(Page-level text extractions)
════════════════

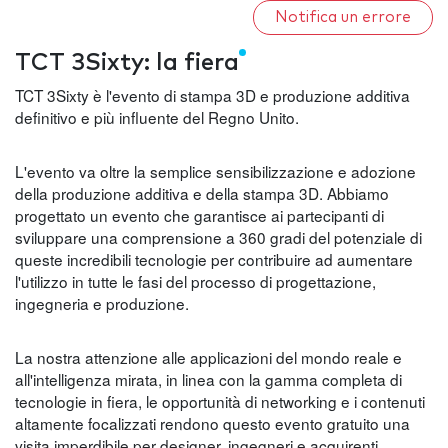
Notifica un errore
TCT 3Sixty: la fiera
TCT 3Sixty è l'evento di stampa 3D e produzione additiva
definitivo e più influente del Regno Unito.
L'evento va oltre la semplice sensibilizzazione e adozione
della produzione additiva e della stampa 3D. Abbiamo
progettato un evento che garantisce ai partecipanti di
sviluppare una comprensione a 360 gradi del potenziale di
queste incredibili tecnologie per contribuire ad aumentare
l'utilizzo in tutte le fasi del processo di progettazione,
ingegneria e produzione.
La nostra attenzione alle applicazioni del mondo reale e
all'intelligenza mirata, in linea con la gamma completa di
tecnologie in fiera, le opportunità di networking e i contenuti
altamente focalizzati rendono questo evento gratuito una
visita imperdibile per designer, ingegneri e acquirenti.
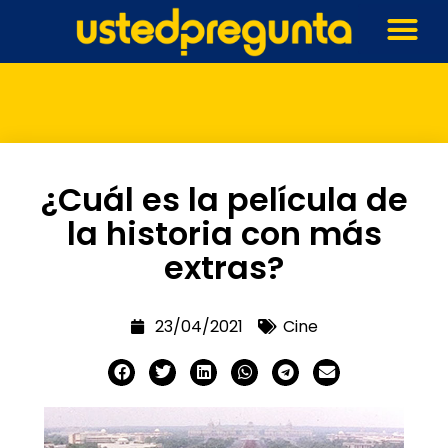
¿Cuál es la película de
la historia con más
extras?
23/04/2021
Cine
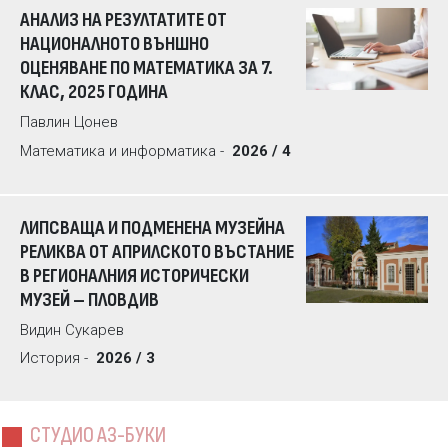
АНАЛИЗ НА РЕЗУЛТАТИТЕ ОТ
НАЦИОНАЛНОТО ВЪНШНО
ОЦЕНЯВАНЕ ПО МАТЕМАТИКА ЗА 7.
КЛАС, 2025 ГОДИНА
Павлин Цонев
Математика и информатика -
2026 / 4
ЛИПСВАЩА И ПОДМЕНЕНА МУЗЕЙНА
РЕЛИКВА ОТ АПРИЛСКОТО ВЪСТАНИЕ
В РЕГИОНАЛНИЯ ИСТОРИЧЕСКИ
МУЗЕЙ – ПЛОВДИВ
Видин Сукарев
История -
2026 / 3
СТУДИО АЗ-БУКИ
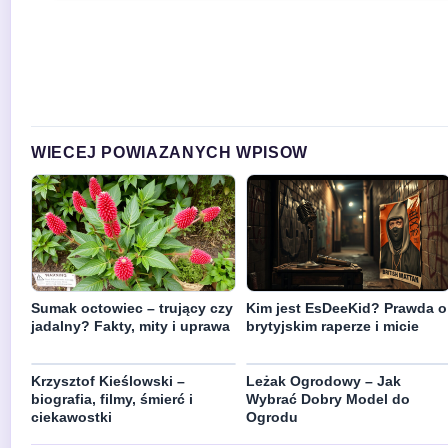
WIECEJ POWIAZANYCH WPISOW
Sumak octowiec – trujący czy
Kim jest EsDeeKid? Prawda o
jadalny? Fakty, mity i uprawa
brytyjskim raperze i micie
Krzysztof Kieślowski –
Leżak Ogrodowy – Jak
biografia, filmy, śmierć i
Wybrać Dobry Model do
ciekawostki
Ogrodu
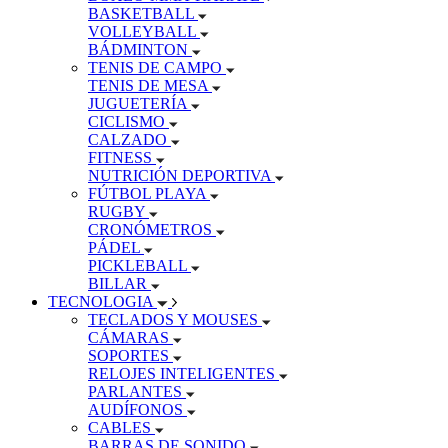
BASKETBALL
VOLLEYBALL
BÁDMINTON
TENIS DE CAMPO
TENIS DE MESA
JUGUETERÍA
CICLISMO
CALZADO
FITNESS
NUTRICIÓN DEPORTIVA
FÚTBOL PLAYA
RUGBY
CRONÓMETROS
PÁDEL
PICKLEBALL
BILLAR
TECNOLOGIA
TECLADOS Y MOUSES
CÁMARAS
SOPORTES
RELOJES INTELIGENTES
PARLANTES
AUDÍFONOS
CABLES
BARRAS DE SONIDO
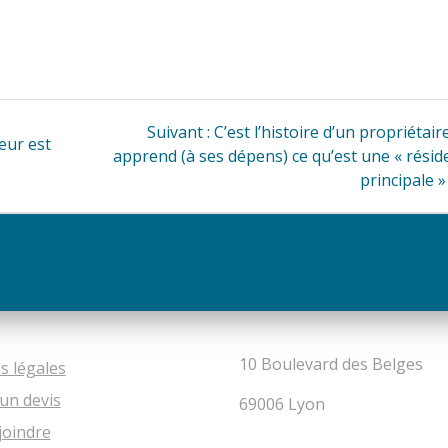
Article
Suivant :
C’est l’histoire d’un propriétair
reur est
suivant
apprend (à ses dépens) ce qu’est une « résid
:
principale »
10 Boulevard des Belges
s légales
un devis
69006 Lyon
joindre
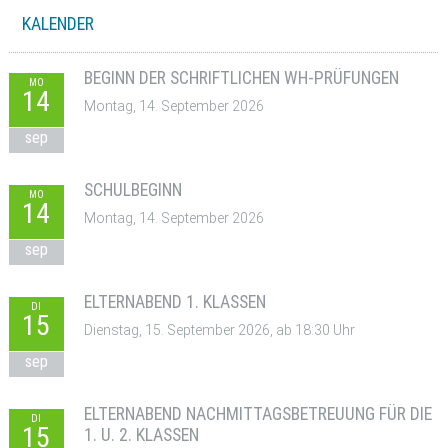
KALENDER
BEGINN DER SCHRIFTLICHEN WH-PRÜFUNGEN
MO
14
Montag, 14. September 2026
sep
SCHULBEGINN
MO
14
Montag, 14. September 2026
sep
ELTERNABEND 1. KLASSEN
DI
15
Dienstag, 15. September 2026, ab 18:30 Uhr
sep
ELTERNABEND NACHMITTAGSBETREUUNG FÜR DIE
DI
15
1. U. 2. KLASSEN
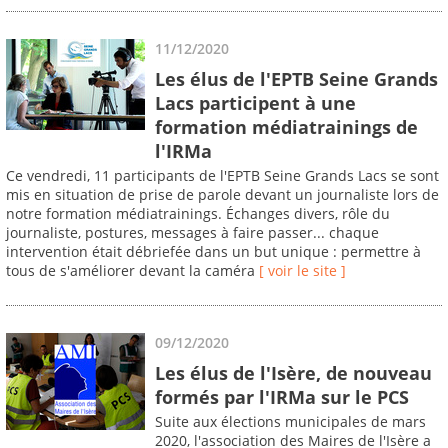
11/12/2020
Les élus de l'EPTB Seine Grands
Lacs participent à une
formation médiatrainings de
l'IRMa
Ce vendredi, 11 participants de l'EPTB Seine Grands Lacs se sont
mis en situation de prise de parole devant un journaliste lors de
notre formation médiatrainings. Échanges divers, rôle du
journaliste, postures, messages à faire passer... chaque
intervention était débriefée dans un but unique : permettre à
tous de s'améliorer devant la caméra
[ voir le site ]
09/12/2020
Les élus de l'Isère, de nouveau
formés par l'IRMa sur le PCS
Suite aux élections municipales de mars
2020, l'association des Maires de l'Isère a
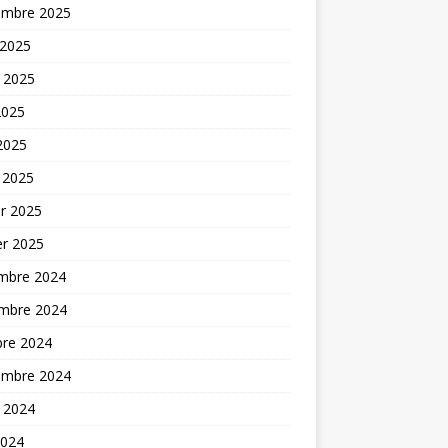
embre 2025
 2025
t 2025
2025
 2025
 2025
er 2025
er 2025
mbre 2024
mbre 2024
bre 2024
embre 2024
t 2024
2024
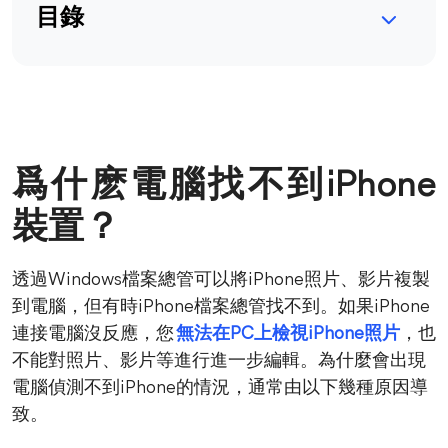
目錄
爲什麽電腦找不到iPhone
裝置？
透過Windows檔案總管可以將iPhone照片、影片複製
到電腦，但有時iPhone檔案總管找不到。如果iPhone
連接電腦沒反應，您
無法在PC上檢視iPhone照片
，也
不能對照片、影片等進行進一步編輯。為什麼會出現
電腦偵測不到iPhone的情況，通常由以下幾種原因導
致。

════════════════

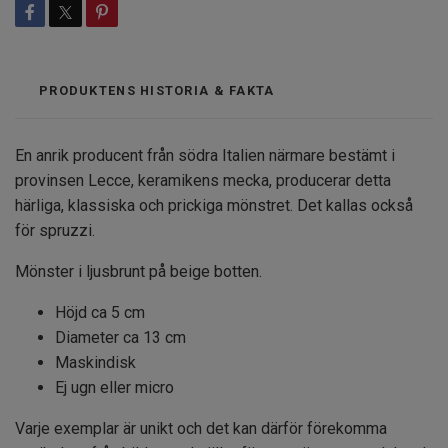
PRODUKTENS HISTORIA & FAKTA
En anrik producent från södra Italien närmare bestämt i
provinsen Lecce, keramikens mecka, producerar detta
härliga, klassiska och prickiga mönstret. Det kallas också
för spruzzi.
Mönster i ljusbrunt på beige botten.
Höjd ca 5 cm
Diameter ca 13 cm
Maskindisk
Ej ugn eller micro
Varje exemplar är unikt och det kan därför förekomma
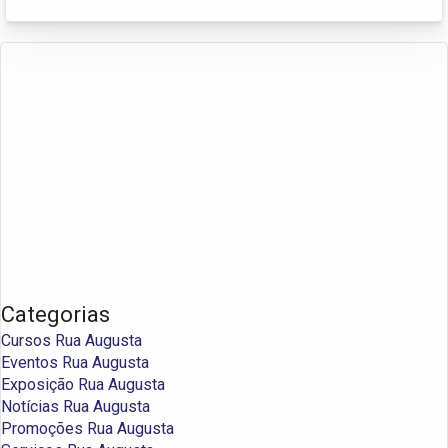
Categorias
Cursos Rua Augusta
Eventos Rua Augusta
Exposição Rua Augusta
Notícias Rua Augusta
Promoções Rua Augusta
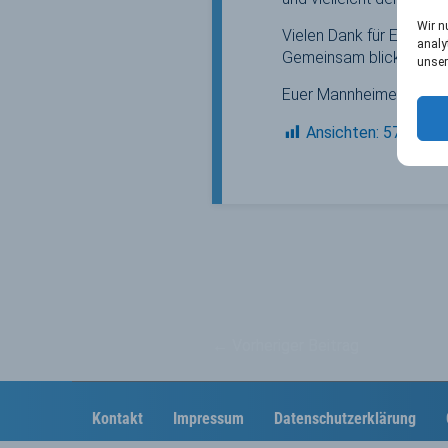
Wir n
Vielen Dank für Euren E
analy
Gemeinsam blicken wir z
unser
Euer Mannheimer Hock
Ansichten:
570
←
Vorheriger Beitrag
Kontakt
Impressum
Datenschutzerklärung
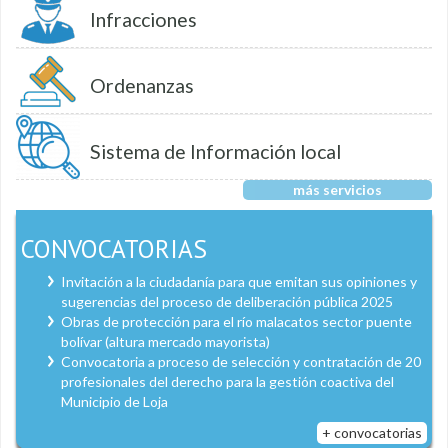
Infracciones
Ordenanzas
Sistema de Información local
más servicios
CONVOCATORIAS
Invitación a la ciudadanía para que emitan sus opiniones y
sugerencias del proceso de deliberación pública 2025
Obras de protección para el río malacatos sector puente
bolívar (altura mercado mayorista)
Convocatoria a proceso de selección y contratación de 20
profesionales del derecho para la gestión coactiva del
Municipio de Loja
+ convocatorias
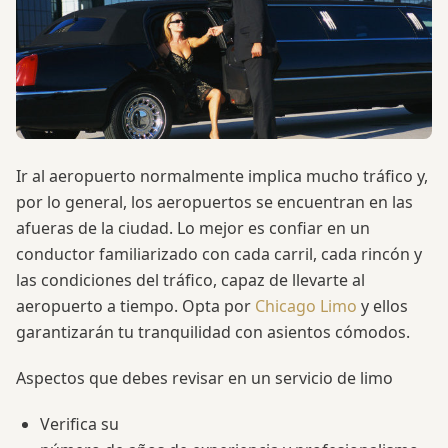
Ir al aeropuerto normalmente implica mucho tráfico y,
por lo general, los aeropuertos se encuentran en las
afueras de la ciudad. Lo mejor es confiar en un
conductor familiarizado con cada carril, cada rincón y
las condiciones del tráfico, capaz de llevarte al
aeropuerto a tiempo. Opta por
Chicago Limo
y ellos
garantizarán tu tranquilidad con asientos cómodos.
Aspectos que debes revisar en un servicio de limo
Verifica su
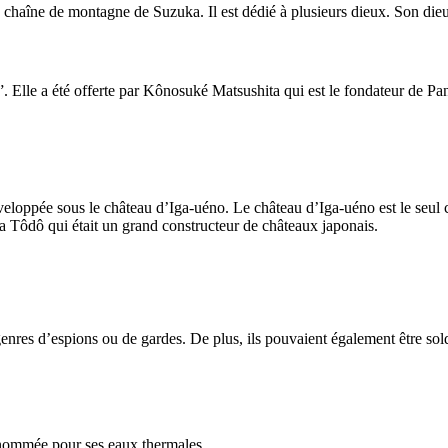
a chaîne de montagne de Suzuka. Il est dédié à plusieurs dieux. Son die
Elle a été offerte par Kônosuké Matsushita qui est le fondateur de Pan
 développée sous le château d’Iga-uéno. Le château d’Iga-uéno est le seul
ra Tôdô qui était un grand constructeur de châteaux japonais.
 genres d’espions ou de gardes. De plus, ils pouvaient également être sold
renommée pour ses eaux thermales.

════════════════

**Requirement**
Where a line of the entries contains the word "Grands", copy that line.

**Answer section**
Les élus de l'EPTB Seine Grands
Ce vendredi, 11 participants de l'EPTB Seine Grands Lacs se sont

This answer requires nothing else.